Halktv.com.tr’de yer Meydan açıklamada şu görüşler yer aldı:
“10 Ocak Türkiye’deki gazetecilerin dayanışması ve emek uğraşı için Fazla Değerli bir gündür. 4 Ocak 1961’de basın çalışanlarına Kıymetli haklar ve yasal garanti sağlayan 212 sayılı Basın İş Kanunu Resmi Gazete’de yayınlanmıştır. Lakin dokuz gazete işvereni, 212 sayılı yasaya ve Basın duyuru Kurumu’nun oluşmasına ait 195 sayılı yasaya karşı çıkarak yayınladıkları bildiriyle gazeteleri üç gün kapatmıştır.
“Sansür ve oto sansür üzere ağır hususların gündeme getirildiği bir gün haline gelmiştir”
O yıllardaki isimleriyle İstanbul Gazeteciler Cemiyeti (Türkiye Gazeteciler Cemiyeti ) ve İstanbul Gazeteciler Sendikası (Türkiye Gazeteciler Sendikası) ise çalışanlarla Bir arada karara katılmadıklarını açıklamış sendika çatısı altında üç gün müddetle ‘Basın’ isimli bir gazete yayımlamıştır. Üç gün süren bu dayanışmanın akabinde 10 Ocak Çalışan Çalışan Gazeteciler Günü olarak kutlanmaya başlanmıştır.
10 Ocak günümüzde ise gazeteciler için işsizliğin, hukuksuz, haksız göz altıların, tutuklamaların, yoksulluk hududundaki fiyatların, sansür ve oto sansür üzere ağır hususların gündeme getirildiği bir gün haline gelmiştir.
“İktidarın oluşturduğu kara listeler nedeniyle reklam verilmesi engellenmektedir”
İktidar desteklediği yayın organlarıyla kendi yankı odasını kurmuş, yalnızca kendi istediği haberlerin yer aldığı bir dünya oluşturmuş, halk faydasına olmayan faaliyetlerinin halka ulaşmasını engellemeye çalışmaktadır.
Bağımsız medya kuruluşlarına ise kapanmalarına neden olabilecek ağır ekonomik baskı ve yaptırımlar uygulanmaktadır. Öncelikle iktidarın oluşturduğu kara listeler nedeniyle reklam verilmesi engellenmektedir.
“Şu anda 43 gazeteci cezaevindedir”
Özerk olması beklenen Radyo Televizyon Üst Heyeti ve Basın duyuru Kurumu ise iktidarın talebi doğrultusunda yayın durdurma, Nakit cezası ve resmi ilan kesme cezalarıyla Müstakil medya kuruluşlarının kapanmasına neden olacak bir tavır izlemektedir. 11 bini aşkın gazeteci bu süreçte işsiz kalmış, 1000’e yakın gazeteci cezaevine girip çıkmıştır. Şu anda 43 gazeteci cezaevindedir. diyar genelinde yüzde 14 olan sendikalaşma oranı gazetecilik alanında yüzde 8’i geçmemektedir.

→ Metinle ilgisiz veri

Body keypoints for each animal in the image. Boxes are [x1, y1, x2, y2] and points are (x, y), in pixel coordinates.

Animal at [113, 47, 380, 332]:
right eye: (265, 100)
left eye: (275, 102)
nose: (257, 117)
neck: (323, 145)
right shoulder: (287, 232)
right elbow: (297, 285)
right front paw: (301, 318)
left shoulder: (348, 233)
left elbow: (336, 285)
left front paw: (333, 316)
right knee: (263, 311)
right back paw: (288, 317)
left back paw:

“Haberin ve gazeteciliğin cürüm olarak görülmediği günlerde gazetecilik yapma umudumuzu koruyoruz”
Bu karanlık tabloda gazeteciler bir yandan geçim uğraşı, bir yandan sansür, oto sansür baskısı ve tutuklanma tehdidiyle mesleklerini yapmaya çalışmaktadırlar. İçinde bulunduğumuz dehşet ikliminde tablo karanlık olsa bile basın ve kanıyı Anlatım özgürlüğü önündeki pürüzlerin kalktığı, gazetecilerin Özgür kaldığı, haberin ve gazeteciliğin kabahat olarak görülmediği günlerde gazetecilik yapma umudumuzu koruyoruz. Türkiye Gazeteciler Cemiyeti olarak üyelerimizin ve bütün meslektaşlarımızın Çalışan Gazeteciler Günü’nü kutluyoruz.”